A top congressman said Sunday he will examine whether concern the FBI would appear to be using "racial profiling" led it to remove key details from a search warrant request whose rejection kept the FBI from learning more about a terrorism suspect before Sept. 11.

House Intelligence Committee Chairman Porter Goss also said he doesn't think the FBI is capable at this point of the intelligence work needed to combat domestic terrorism and needs to reorganize. Goss's comments came as the Senate's leader disclosed that President Bush asked him not to seek an outside commission to investigate pre-Sept. 11 intelligence failures.

Goss, whose committee has an investigation under way, said on CBS' Face the Nation that the handling of the Minneapolis FBI office's application for a warrant to search terrorism suspect Zacarias Moussaoui's computer troubled him.

"Because that basically is hampering an investigative tool which we need very badly right now," said Goss, R-Fla.

The Minneapolis office, after arresting Moussaoui at a Minnesota flight school last August, was concerned that he was seeking to hurt Americans and wanted to gather more information.

Goss, whose committee is joining with its Senate counterpart to investigate what the government knew and did to fight terrorism before the Sept. 11 attacks, referred to a letter Minneapolis FBI counsel Coleen Rowley wrote May 21 to FBI Director Robert Mueller about the Moussaoui case.

The letter alleged that terrorism supervisors at FBI headquarters rewrote the Minnesota office's warrant applications and affidavit and removed key information about Moussaoui before sending them to a legal office that then rejected the paperwork as insufficient.

Rowley wrote that some of the revisions "downplayed" the significance of intelligence linking Moussaoui to Islamic extremists, and blamed the changes on a flawed communication process.

Goss said problems with the warrant application worried him most, adding that if the letter is accurate, "that people were reluctant — there was a culture in Washington that said, 'No, we don't want to rock the boat. We want to — we're too worried about profiling, those kind of things.' We've got to know about that and figure out as a society how we are going to react."

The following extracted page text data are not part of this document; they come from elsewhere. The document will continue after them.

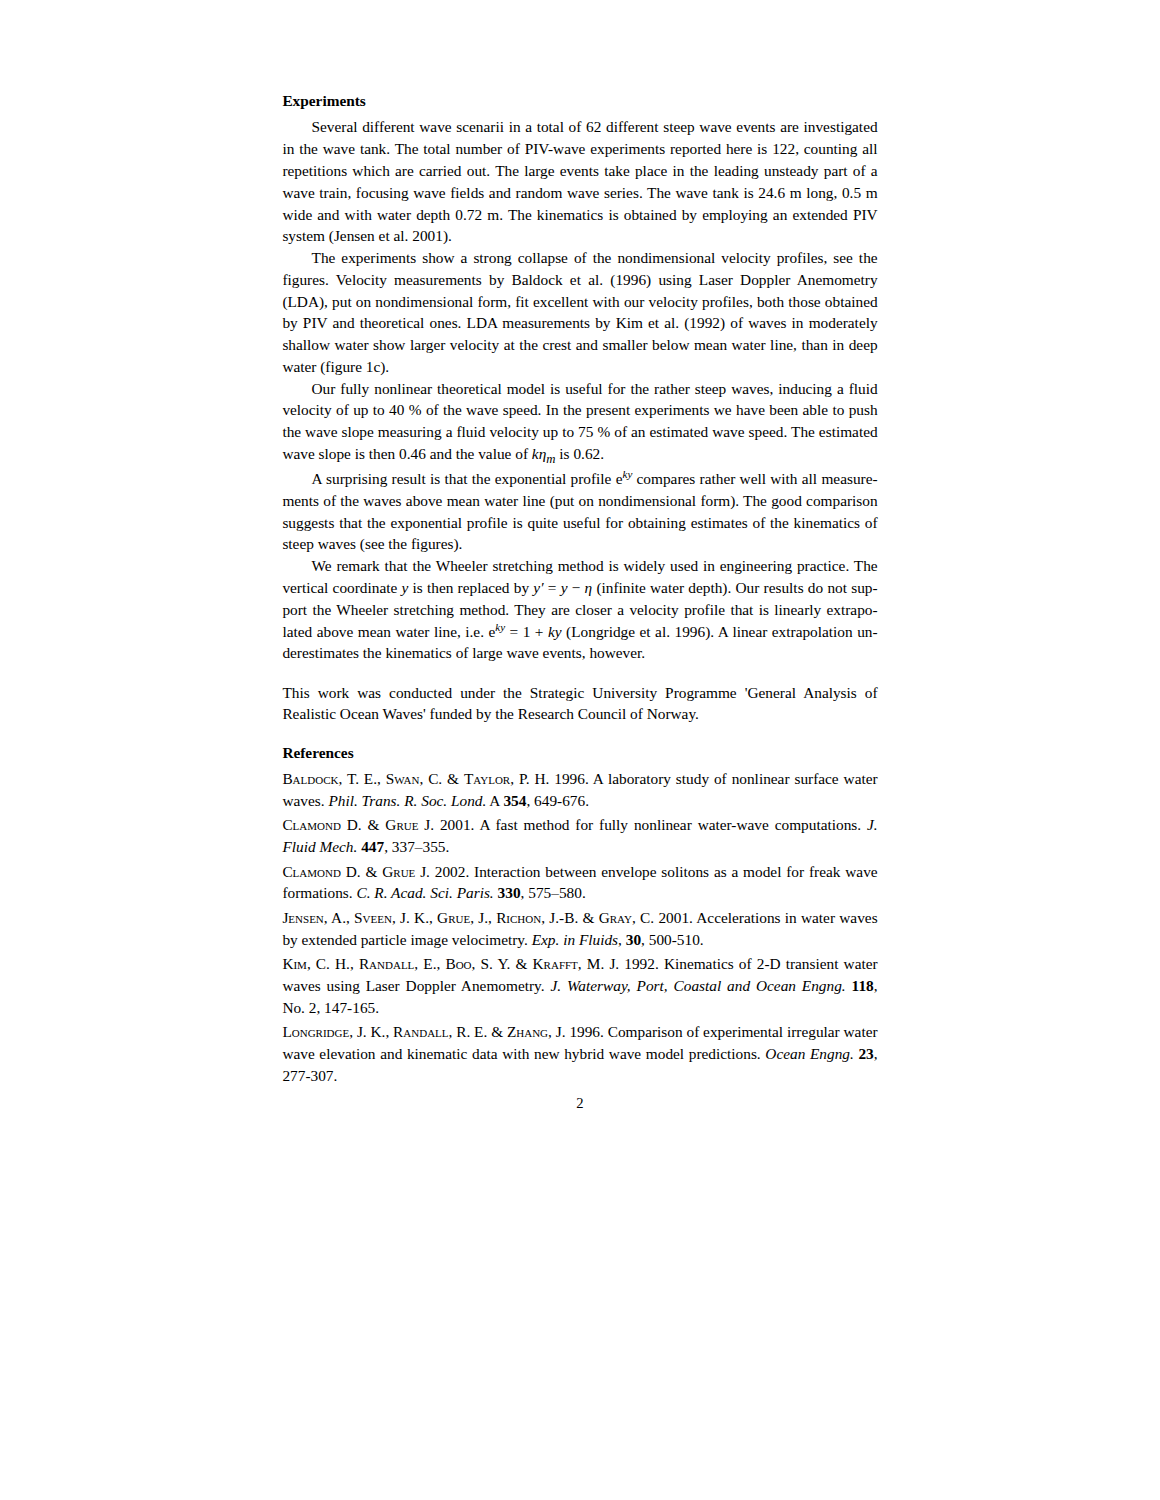Experiments
Several different wave scenarii in a total of 62 different steep wave events are investigated in the wave tank. The total number of PIV-wave experiments reported here is 122, counting all repetitions which are carried out. The large events take place in the leading unsteady part of a wave train, focusing wave fields and random wave series. The wave tank is 24.6 m long, 0.5 m wide and with water depth 0.72 m. The kinematics is obtained by employing an extended PIV system (Jensen et al. 2001).
The experiments show a strong collapse of the nondimensional velocity profiles, see the figures. Velocity measurements by Baldock et al. (1996) using Laser Doppler Anemometry (LDA), put on nondimensional form, fit excellent with our velocity profiles, both those obtained by PIV and theoretical ones. LDA measurements by Kim et al. (1992) of waves in moderately shallow water show larger velocity at the crest and smaller below mean water line, than in deep water (figure 1c).
Our fully nonlinear theoretical model is useful for the rather steep waves, inducing a fluid velocity of up to 40 % of the wave speed. In the present experiments we have been able to push the wave slope measuring a fluid velocity up to 75 % of an estimated wave speed. The estimated wave slope is then 0.46 and the value of kηm is 0.62.
A surprising result is that the exponential profile eky compares rather well with all measurements of the waves above mean water line (put on nondimensional form). The good comparison suggests that the exponential profile is quite useful for obtaining estimates of the kinematics of steep waves (see the figures).
We remark that the Wheeler stretching method is widely used in engineering practice. The vertical coordinate y is then replaced by y′ = y − η (infinite water depth). Our results do not support the Wheeler stretching method. They are closer a velocity profile that is linearly extrapolated above mean water line, i.e. eky = 1 + ky (Longridge et al. 1996). A linear extrapolation underestimates the kinematics of large wave events, however.
This work was conducted under the Strategic University Programme 'General Analysis of Realistic Ocean Waves' funded by the Research Council of Norway.
References
Baldock, T. E., Swan, C. & Taylor, P. H. 1996. A laboratory study of nonlinear surface water waves. Phil. Trans. R. Soc. Lond. A 354, 649-676.
Clamond D. & Grue J. 2001. A fast method for fully nonlinear water-wave computations. J. Fluid Mech. 447, 337–355.
Clamond D. & Grue J. 2002. Interaction between envelope solitons as a model for freak wave formations. C. R. Acad. Sci. Paris. 330, 575–580.
Jensen, A., Sveen, J. K., Grue, J., Richon, J.-B. & Gray, C. 2001. Accelerations in water waves by extended particle image velocimetry. Exp. in Fluids, 30, 500-510.
Kim, C. H., Randall, E., Boo, S. Y. & Krafft, M. J. 1992. Kinematics of 2-D transient water waves using Laser Doppler Anemometry. J. Waterway, Port, Coastal and Ocean Engng. 118, No. 2, 147-165.
Longridge, J. K., Randall, R. E. & Zhang, J. 1996. Comparison of experimental irregular water wave elevation and kinematic data with new hybrid wave model predictions. Ocean Engng. 23, 277-307.
2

Asked if he meant one reason the FBI may have rejected a warrant request was concern about racial profiling, Goss replied: "I don't know the answer to that. But I'm surely going to ask the question, because it has been suggested."

The FBI declined to comment.

Also Sunday, Senate Majority Leader Tom Daschle continued to press for an independent commission to investigate intelligence failures leading up to the September attacks.

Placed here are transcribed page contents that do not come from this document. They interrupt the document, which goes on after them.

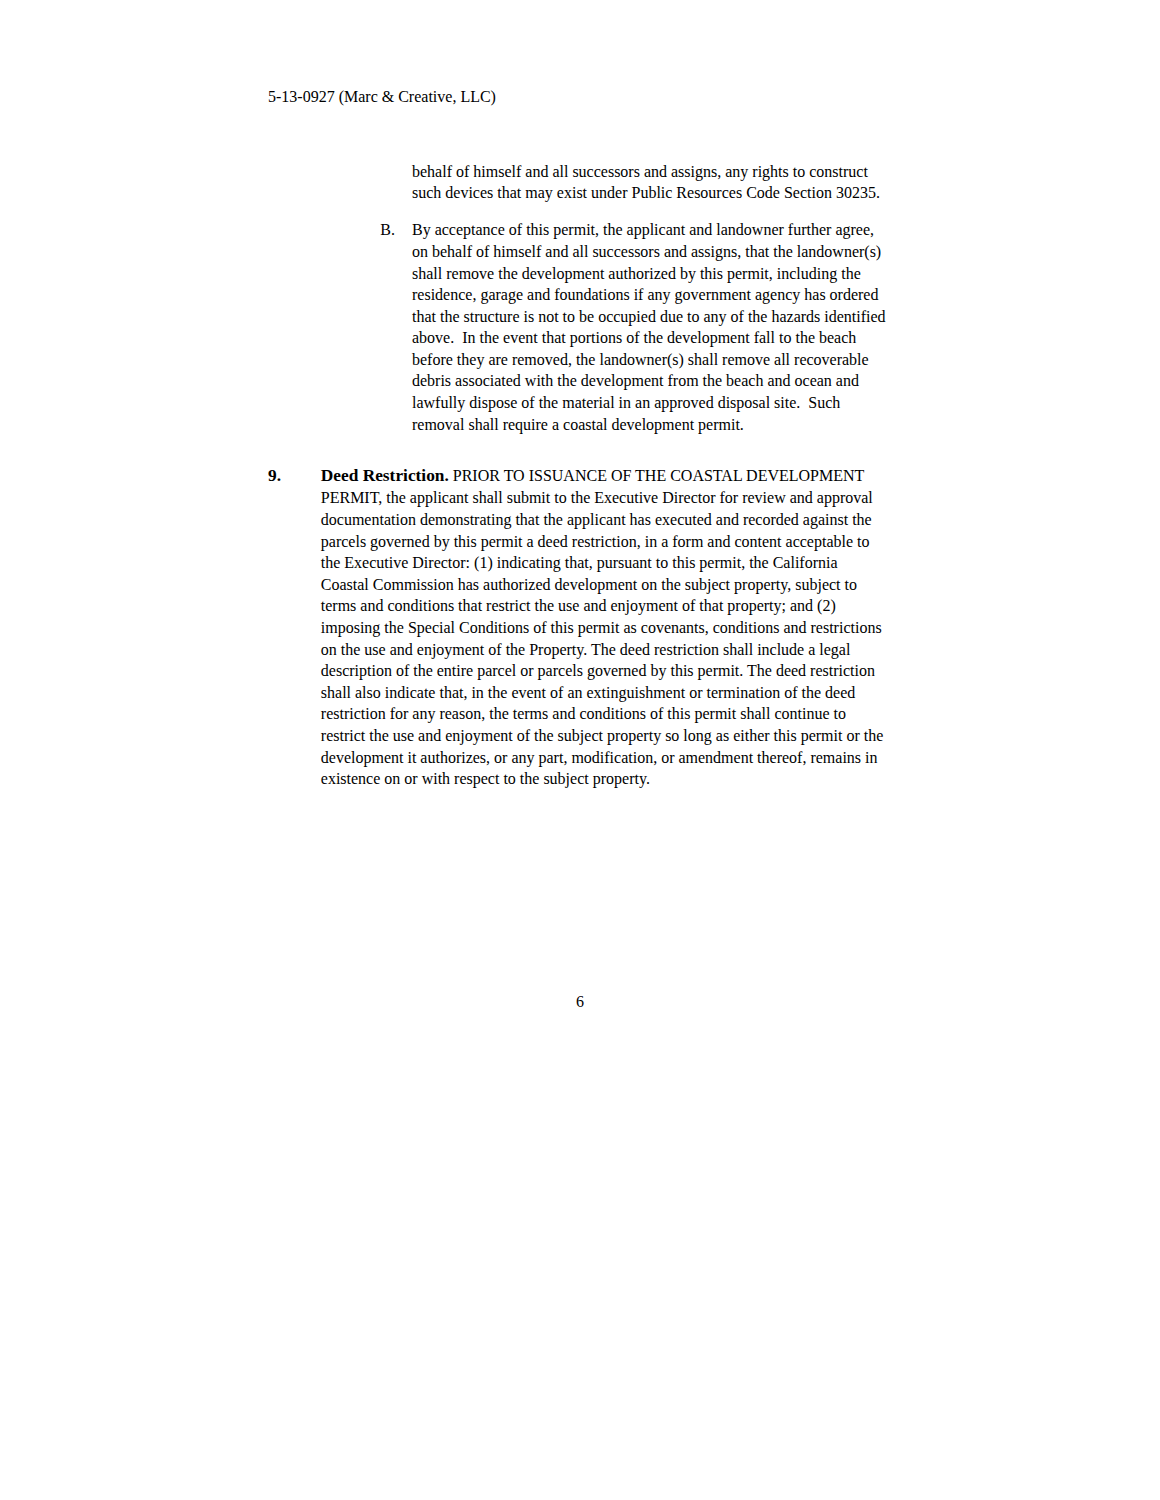5-13-0927 (Marc & Creative, LLC)
behalf of himself and all successors and assigns, any rights to construct such devices that may exist under Public Resources Code Section 30235.
B.
By acceptance of this permit, the applicant and landowner further agree, on behalf of himself and all successors and assigns, that the landowner(s) shall remove the development authorized by this permit, including the residence, garage and foundations if any government agency has ordered that the structure is not to be occupied due to any of the hazards identified above. In the event that portions of the development fall to the beach before they are removed, the landowner(s) shall remove all recoverable debris associated with the development from the beach and ocean and lawfully dispose of the material in an approved disposal site. Such removal shall require a coastal development permit.
9.
Deed Restriction. PRIOR TO ISSUANCE OF THE COASTAL DEVELOPMENT PERMIT, the applicant shall submit to the Executive Director for review and approval documentation demonstrating that the applicant has executed and recorded against the parcels governed by this permit a deed restriction, in a form and content acceptable to the Executive Director: (1) indicating that, pursuant to this permit, the California Coastal Commission has authorized development on the subject property, subject to terms and conditions that restrict the use and enjoyment of that property; and (2) imposing the Special Conditions of this permit as covenants, conditions and restrictions on the use and enjoyment of the Property. The deed restriction shall include a legal description of the entire parcel or parcels governed by this permit. The deed restriction shall also indicate that, in the event of an extinguishment or termination of the deed restriction for any reason, the terms and conditions of this permit shall continue to restrict the use and enjoyment of the subject property so long as either this permit or the development it authorizes, or any part, modification, or amendment thereof, remains in existence on or with respect to the subject property.
6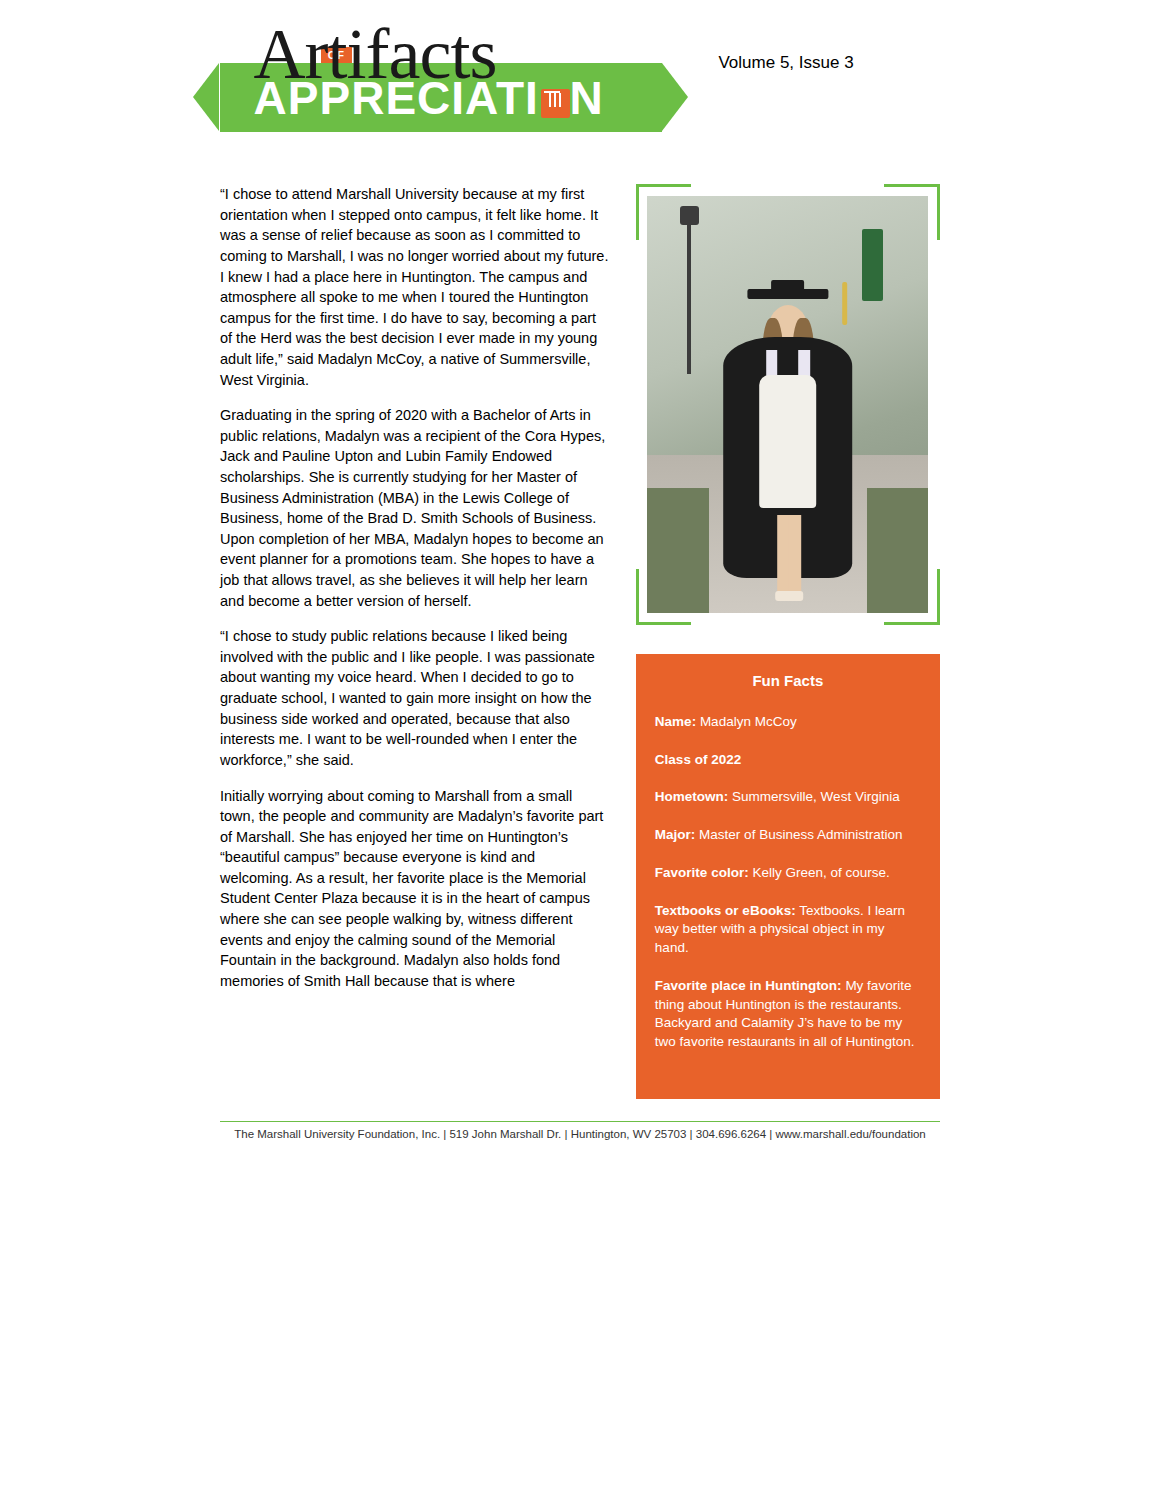Volume 5, Issue 3
Artifacts
OF
APPRECIATI N
“I chose to attend Marshall University because at my first orientation when I stepped onto campus, it felt like home. It was a sense of relief because as soon as I committed to coming to Marshall, I was no longer worried about my future. I knew I had a place here in Huntington. The campus and atmosphere all spoke to me when I toured the Huntington campus for the first time. I do have to say, becoming a part of the Herd was the best decision I ever made in my young adult life,” said Madalyn McCoy, a native of Summersville, West Virginia.
Graduating in the spring of 2020 with a Bachelor of Arts in public relations, Madalyn was a recipient of the Cora Hypes, Jack and Pauline Upton and Lubin Family Endowed scholarships. She is currently studying for her Master of Business Administration (MBA) in the Lewis College of Business, home of the Brad D. Smith Schools of Business. Upon completion of her MBA, Madalyn hopes to become an event planner for a promotions team. She hopes to have a job that allows travel, as she believes it will help her learn and become a better version of herself.
“I chose to study public relations because I liked being involved with the public and I like people. I was passionate about wanting my voice heard. When I decided to go to graduate school, I wanted to gain more insight on how the business side worked and operated, because that also interests me. I want to be well-rounded when I enter the workforce,” she said.
Initially worrying about coming to Marshall from a small town, the people and community are Madalyn’s favorite part of Marshall. She has enjoyed her time on Huntington’s “beautiful campus” because everyone is kind and welcoming. As a result, her favorite place is the Memorial Student Center Plaza because it is in the heart of campus where she can see people walking by, witness different events and enjoy the calming sound of the Memorial Fountain in the background. Madalyn also holds fond memories of Smith Hall because that is where
Fun Facts
Name: Madalyn McCoy
Class of 2022
Hometown: Summersville, West Virginia
Major: Master of Business Administration
Favorite color: Kelly Green, of course.
Textbooks or eBooks: Textbooks. I learn way better with a physical object in my hand.
Favorite place in Huntington: My favorite thing about Huntington is the restaurants. Backyard and Calamity J’s have to be my two favorite restaurants in all of Huntington.
The Marshall University Foundation, Inc. | 519 John Marshall Dr. | Huntington, WV 25703 | 304.696.6264 | www.marshall.edu/foundation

Daschle, D-S.D., said Bush asked him on Jan. 28 not to seek an outside commission. He said previously that Vice President Dick Cheney made a similar request Jan. 24.

"They were concerned about the diversion of resources," Daschle said on NBC's Meet the Press, adding that the request was repeated on other dates.

Bush and Cheney said last week that Congress' intelligence committees — which can keep secret the classified information supplied by the administration — are the proper panels for an investigation.

Bush national security adviser Condoleezza Rice reinforced that position Sunday, saying the administration worries "about anything that would take place outside of the intelligence committees."

Ongoing FBI investigations shouldn't be jeopardized by information "spread to the first pages of the newspapers," Rice said on Fox News Sunday.

The first House-Senate intelligence committee hearing into the attacks will take place June 4. It will be closed to the public because classified information will be discussed.

FBI Director Mueller, meanwhile, is preparing to announce an overhaul of the agency to better fight terrorism. He plans to create a new team in Washington to centralize terrorism fighting and ensure all intelligence is evaluated thoroughly, officials have said.

Goss, speaking earlier on Fox, said he thinks the FBI is currently incapable of doing the intelligence work needed to fight domestic terrorism.

"I think they've got to go through a big learning curve, a lot of readjustment," Goss said.

CIA spokesman Bill Harlow said Sunday that more than two dozen agency analysts and at least one senior manager from its Directorate of Intelligence will assist Mueller's reorganization.

In addition, CIA analysts will be sent to several major U.S. cities to review FBI terrorism cases and examine information in the larger context of international terrorism, Harlow said.

"The FBI's focus in the past has been on fighting crime. Analysts at the CIA have probably got a broader experience in dealing with international terrorism," he said.